Entertainment

Review: Genuinely scary, Burnt Out is an incredible piece of audio theatre

Back row (l-r): Gary Mitchell, Packy Lee, Dan Gordon; front row (l-r): Shannen McNiece, Roisin Gallagher, Michael Patrick, Tara Lynne O'Neill
Back row (l-r): Gary Mitchell, Packy Lee, Dan Gordon; front row (l-r): Shannen McNiece, Roisin Gallagher, Michael Patrick, Tara Lynne O'Neill Back row (l-r): Gary Mitchell, Packy Lee, Dan Gordon; front row (l-r): Shannen McNiece, Roisin Gallagher, Michael Patrick, Tara Lynne O'Neill

IF relationships are like conversations, the centre stage marriage of Cheryl and Michael in Gary Mitchell's new audio play, Burnt Out, is a slanging match.

And shouty, played to perfection by Roisin Gallagher and Michael Patrick.

Tuning in to this second helping in the innovative Listen at the Lyric series, you got the sub-text about Northern Ireland remaining a very Troubled place.

As Michael, the primary school teacher who escaped a deprived upbringing via education, has it at the end: "We see Northern Ireland for what it really is."

And that is a world where paramilitaries still wield power and where communities still reflect the green and orange divide.

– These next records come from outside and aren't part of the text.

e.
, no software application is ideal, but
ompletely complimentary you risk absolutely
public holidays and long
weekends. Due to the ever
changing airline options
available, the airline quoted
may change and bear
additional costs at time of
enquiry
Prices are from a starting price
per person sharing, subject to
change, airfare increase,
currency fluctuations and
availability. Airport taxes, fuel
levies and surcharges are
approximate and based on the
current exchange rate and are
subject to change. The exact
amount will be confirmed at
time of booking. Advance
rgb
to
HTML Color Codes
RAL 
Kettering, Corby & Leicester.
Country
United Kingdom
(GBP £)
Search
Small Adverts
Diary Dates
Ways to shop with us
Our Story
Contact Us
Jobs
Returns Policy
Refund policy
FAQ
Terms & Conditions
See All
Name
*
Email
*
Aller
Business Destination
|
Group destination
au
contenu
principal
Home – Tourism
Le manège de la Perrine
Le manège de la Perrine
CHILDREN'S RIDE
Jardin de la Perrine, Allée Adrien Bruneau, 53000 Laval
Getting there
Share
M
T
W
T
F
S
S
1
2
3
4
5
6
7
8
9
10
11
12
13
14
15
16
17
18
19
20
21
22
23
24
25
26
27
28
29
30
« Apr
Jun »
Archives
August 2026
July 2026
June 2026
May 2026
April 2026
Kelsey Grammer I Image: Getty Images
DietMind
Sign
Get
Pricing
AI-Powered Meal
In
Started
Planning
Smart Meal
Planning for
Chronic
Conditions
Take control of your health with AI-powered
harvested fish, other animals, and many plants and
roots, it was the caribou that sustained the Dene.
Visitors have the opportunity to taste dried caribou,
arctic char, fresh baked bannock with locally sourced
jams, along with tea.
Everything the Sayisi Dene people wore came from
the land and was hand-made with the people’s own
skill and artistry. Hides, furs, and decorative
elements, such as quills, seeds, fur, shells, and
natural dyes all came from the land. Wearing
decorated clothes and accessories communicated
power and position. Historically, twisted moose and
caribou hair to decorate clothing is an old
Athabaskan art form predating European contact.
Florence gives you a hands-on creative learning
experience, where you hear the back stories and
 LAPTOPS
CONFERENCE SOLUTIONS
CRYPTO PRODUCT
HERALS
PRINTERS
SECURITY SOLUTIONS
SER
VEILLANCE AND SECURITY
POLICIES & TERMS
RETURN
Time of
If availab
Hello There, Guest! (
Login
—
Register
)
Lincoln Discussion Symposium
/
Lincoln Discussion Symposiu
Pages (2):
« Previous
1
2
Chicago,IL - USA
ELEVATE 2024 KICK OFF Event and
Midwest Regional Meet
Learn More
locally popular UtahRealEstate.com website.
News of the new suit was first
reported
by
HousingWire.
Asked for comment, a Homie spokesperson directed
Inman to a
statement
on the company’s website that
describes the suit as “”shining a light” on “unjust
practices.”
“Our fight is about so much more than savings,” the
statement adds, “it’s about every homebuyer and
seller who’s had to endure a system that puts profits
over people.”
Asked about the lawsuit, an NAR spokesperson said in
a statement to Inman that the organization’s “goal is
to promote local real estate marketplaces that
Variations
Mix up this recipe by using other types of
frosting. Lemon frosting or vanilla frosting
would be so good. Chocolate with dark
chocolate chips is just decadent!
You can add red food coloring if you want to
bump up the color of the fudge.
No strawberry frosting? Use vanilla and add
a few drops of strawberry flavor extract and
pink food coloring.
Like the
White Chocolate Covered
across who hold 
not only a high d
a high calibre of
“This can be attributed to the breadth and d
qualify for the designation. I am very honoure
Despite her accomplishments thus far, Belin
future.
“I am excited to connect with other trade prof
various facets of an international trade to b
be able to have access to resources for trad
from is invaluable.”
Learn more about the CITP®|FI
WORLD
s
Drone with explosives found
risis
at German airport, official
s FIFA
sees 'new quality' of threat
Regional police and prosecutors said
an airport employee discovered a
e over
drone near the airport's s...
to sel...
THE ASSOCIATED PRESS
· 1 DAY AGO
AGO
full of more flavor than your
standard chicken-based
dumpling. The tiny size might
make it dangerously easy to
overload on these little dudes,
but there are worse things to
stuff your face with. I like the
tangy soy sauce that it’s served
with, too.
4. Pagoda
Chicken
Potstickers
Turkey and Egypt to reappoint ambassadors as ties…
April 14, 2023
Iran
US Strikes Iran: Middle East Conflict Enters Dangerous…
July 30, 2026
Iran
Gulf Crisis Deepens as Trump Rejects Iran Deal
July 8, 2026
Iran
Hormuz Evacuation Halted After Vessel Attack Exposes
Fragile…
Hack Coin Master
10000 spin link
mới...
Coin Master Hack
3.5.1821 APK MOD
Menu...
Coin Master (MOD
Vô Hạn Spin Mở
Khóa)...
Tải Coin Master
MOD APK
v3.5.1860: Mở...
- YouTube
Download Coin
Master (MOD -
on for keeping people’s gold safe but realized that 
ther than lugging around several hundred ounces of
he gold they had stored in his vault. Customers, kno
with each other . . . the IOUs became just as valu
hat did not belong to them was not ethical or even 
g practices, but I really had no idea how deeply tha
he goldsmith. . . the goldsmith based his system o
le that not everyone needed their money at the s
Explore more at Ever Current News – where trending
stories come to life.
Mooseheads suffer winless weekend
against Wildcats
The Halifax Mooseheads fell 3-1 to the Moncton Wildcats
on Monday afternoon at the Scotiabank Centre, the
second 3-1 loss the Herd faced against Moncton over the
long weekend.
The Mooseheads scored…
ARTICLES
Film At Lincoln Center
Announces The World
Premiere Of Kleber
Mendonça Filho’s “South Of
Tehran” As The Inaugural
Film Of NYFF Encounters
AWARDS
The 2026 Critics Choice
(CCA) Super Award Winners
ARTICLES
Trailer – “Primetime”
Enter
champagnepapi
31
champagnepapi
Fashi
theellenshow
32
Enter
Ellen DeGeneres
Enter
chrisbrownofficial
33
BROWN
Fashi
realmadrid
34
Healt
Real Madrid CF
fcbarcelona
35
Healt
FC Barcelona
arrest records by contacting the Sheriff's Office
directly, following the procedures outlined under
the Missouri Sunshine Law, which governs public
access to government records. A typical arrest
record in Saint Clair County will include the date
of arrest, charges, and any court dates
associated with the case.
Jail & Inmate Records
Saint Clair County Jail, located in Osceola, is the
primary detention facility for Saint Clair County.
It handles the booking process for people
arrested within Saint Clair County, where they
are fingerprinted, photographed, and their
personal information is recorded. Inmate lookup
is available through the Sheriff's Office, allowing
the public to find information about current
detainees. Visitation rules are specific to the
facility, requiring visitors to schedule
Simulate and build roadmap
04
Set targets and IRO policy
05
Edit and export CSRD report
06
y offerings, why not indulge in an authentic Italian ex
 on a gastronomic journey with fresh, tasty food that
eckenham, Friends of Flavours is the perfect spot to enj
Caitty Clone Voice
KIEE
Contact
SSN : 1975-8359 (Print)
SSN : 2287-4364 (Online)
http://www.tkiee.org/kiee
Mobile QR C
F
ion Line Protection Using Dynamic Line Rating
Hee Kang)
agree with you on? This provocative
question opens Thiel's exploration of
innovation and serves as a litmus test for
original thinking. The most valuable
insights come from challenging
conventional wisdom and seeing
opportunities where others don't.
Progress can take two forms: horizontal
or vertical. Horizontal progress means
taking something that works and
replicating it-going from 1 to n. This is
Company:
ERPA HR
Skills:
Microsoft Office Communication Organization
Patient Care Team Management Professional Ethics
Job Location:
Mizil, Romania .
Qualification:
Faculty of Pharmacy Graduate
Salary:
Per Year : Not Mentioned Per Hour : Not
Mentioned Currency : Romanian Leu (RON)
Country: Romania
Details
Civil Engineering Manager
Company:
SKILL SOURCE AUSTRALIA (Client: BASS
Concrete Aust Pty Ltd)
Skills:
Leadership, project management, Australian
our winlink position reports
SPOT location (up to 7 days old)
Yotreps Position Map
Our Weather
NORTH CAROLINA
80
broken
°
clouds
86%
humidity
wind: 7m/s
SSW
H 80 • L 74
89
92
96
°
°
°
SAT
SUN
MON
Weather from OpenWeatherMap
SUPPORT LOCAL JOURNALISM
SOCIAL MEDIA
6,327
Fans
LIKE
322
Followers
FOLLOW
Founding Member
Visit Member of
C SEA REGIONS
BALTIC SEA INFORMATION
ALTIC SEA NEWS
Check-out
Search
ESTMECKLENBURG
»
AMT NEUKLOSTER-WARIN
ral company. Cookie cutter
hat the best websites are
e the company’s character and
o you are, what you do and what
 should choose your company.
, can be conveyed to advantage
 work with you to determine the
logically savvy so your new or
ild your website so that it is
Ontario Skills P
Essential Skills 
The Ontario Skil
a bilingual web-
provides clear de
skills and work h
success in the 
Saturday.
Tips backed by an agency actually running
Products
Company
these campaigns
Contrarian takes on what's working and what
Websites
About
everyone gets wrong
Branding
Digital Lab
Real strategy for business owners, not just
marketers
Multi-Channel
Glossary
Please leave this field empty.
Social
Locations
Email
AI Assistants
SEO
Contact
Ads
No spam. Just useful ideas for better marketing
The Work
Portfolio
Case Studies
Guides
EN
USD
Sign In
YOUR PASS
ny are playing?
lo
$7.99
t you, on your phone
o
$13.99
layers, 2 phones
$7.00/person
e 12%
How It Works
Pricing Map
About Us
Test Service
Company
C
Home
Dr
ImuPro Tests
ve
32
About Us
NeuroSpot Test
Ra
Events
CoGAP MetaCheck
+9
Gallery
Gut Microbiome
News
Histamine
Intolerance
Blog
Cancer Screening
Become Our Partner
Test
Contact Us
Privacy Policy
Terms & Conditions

The premise is parallel to that in Owen McCafferty's astute drama Fire Below, shown at the Lyric Theatre a few years ago.

Both playwrights seem to be saying you can't escape the difficult legacy; if you scratch the surface, you get unresolved sectarian conflict.

From the start, it's a darkly humorous piece as the couple draw the battle lines over everything, including their pets, Lancer the Alsatian and Scamper the cat.

Also, he wants a child, she doesn't, in a neat reversal of the traditional approach.

But then things get really nasty and we enter vintage Mitchell territory.

The couple live in a posh home opposite one of Belfast's massive Twelfth-related bonfires.

When Michael's tiddled brother Danny (frighteningly good Packy Lee) arrives, he reveals that wood is being added. Everything then kicks off.

Nobody depicts life on loyalist side of the Northern Irish argument better than Mr Mitchell. The savagery always hits home, via character and language, as we enter a Kafkaesque, paranoid world.

Tara Lynne O'Neill's policewoman is a great jobsworth character.

The most ridiculous things get people into trouble with those who are connected, including whether Cheryl's dog Lancer has left unpicked-up dog dirt near the sacred site. It's funny and not funny at the same time.

The f-word is deployed characteristically well. Here it has the rude force it should.

In Mitchell's 1980s drama Trust, the loyalist godfather screams it with fury at his incompetent sidekick; here Cheryl reacts to her drunken brother-in-law's rambling feistily.

But as the genuinely scary drama reaches its surreal yet plausible conclusion, possibly the most memorable scene involves Danny defending his misogyny and preparing to attack his sister-in-law, whom he fancies of course, as her feminism threatens his culture.

I won't spoil the climax but let's say this is not a play to listen to mid-morning.

Is it a radio play but is it something else? This is actually a recorded rehearsed reading but with actors of this calibre, it resonates.

Dan Gordon directs with flair. I could have done without the clunky stage directions. And the play begins at maybe too high a Mitchell pitch.

Having said that, at £6 this is an incredible piece of audio theatre. Tune in to understand something about the place we inhabit.

Burnt Out is available on the Lyric Theatre website (lyrictheatre.co.uk) until October 26.